How do companies this big grow this fast? A lot of their ability to grow comes down to efficiency and the fact that these are software-driven cloud native companies.

One might object to Apple being labeled cloud native as it mostly sells consumer hardware. But Apple created the dominant ecosystem and delivery mechanism for digital goods and apps. To me, cloud native is not only a series of design principles that one applies to when developing software, but it’s also a generational trend that thinks cloud, agility and software first.  Apple’s overall “cloud native” philosophy is why it is hard to give up an iPhone or iPad once you've switched to Apple products. And, by the numbers, Apple is a significant cloud company; it brought in about $7.2 billion in services revenue -- which includes revenue from digital content and services (like iCloud), AppleCare, Apple Pay -- during the first three months of its fiscal 2017, ending December 31, 2016.

Most noteworthy about these four horsemen is that they are incredibly efficient. If you measure them by profit per employee, the web scale companies have an order of magnitude advantage over any service provider out there.

They also create new services and new features all the time. They incrementally upgrade their products and services, and often features and services are launched in a kind of public beta. More importantly, though, most of the four horsemen's services are available anywhere, on any device. Bless them, even Apple, as proprietary as it can be, allows full iCloud and iTunes access on Windows computers.

Once in awhile the services seize up or don't work right but you refresh the browser or relaunch them and they're good as new. Running on platforms that any Telco would likely call “ non carrier grade,” or “hardly five nines,” it's still hard to recall the last time Amazon couldn't complete a purchase, store an object in the cloud or stream a movie right to my mobile device.

But does the success of the four horsemen spell the end for service providers? It's easy to think so, especially since their products – from Apple's iMessage to Facebook Messenger – replace vital communications services that had previously represented lots of revenue to traditional phone companies.

It's critical to note that these companies are simply adding services to, as Apple's annual report states, bring "the best user experience to its customers through its innovative hardware, software and services." They're not after service providers. They barely think of them at all.

What's more, these web scale companies need partners to do this, and they need service providers to provide the connectivity for all of their services.
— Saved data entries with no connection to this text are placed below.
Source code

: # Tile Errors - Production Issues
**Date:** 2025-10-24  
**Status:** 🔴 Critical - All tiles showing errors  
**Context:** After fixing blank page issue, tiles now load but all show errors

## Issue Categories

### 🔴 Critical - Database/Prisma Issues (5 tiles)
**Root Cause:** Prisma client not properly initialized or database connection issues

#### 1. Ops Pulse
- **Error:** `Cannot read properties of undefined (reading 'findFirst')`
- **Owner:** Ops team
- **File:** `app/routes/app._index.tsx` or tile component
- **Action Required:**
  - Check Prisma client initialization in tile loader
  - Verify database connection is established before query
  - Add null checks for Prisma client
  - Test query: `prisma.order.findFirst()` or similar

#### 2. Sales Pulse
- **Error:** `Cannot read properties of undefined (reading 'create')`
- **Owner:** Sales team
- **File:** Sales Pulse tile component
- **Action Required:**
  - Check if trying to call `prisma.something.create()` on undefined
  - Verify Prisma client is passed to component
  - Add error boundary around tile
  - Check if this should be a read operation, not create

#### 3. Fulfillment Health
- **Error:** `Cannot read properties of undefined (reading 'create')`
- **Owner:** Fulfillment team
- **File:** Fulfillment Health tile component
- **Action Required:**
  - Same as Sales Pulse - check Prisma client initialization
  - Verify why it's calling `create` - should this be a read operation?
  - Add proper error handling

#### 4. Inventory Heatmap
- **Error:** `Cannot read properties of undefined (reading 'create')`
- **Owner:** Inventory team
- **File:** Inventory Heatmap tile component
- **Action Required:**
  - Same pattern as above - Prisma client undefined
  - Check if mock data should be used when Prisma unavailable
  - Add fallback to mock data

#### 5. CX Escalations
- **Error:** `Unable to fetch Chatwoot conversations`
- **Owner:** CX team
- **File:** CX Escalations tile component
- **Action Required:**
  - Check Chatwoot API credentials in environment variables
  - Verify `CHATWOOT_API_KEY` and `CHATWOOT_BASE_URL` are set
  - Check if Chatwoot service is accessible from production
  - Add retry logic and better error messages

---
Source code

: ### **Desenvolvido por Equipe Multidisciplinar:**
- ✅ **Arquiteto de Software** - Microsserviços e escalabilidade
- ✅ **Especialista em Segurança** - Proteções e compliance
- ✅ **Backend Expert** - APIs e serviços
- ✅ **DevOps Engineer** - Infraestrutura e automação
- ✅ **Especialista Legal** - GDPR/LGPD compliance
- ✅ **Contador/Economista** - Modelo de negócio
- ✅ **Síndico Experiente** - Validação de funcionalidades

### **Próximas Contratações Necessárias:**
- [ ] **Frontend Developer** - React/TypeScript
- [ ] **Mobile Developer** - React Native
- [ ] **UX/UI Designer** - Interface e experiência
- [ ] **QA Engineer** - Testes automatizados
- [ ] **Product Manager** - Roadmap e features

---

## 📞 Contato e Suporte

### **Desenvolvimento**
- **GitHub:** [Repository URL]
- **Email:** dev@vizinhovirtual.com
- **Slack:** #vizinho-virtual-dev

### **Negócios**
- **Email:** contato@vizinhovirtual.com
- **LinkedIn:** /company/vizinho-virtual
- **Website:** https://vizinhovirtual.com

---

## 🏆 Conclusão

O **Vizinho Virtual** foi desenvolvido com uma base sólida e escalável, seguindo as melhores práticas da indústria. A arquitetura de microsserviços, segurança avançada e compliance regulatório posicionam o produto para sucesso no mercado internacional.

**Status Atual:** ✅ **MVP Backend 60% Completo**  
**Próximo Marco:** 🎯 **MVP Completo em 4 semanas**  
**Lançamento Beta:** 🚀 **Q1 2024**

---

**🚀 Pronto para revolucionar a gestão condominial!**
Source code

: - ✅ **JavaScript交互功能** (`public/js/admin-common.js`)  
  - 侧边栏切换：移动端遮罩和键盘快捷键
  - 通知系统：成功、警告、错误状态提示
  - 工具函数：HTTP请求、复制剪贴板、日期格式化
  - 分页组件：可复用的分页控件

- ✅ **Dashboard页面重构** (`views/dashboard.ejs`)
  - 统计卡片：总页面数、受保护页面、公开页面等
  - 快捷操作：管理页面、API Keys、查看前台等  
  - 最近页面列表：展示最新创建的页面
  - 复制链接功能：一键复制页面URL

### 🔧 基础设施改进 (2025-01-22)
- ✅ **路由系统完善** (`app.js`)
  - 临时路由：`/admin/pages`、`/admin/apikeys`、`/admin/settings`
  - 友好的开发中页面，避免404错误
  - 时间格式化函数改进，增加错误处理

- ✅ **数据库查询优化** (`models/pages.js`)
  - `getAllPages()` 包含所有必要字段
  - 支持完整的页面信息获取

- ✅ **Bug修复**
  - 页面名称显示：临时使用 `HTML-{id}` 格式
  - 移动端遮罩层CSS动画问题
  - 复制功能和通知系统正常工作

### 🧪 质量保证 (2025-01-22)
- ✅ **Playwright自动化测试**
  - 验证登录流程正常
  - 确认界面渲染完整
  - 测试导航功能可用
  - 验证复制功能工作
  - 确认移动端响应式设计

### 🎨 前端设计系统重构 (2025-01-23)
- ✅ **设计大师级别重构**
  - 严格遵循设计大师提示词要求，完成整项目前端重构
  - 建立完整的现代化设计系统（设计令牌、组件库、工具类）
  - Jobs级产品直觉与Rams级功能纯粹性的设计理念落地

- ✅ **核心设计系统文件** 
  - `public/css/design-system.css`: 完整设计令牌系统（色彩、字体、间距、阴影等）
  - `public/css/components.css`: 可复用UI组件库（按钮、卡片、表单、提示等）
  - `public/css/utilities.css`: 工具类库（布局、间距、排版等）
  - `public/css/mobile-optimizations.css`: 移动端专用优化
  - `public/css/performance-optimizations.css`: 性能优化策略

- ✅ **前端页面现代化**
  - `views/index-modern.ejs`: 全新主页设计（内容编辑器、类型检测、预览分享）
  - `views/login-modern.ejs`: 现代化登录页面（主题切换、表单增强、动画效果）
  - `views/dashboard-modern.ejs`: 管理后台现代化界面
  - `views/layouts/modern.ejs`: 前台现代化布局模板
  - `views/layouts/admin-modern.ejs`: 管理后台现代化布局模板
Take Apple’s CallKit framework, which allows developers to make and receive calls by using the iPhone's native user interface. Apple knows that by allowing VoIP service providers to operate on their devices in this way, it makes their phones more valuable to more people. And in turn, this is something that Telcos/service providers can leverage to ensure parity of their own services from a user’s perspective.

Likewise, service providers still have some key advantages keeping themselves from being run over by the four horsemen. They do, in fact, generate a lot of revenue per customer and they are capable of providing a better customer service experience than Facebook or Google. Any Google Voice users out there will certainly know there’s one number they can call that never gets answered: Google’s. Service providers’ customer relationships are cemented with connectivity and, though they've tried, the four horsemen know it is incredibly challenging and expensive for them to become national connectivity providers.

Traditional service providers, though, know how to run a network and can partner with these web scale giants to provide the best user experience possible, without losing their customers. I'll cite a specific example of that kind of new web scale partnership in a future post.  For now, service providers would do well to think about how they can embrace those aspects of the four horsemen that have made them such fast-growing, dominant forces.  And that largely centers on being software-centric, incredibly agile, quick to beta and intent on both contributing to, and embracing open source software.  In turn, this leads them to establishing commercial relationships with partners and vendors that are fully on board with the cloud native movement.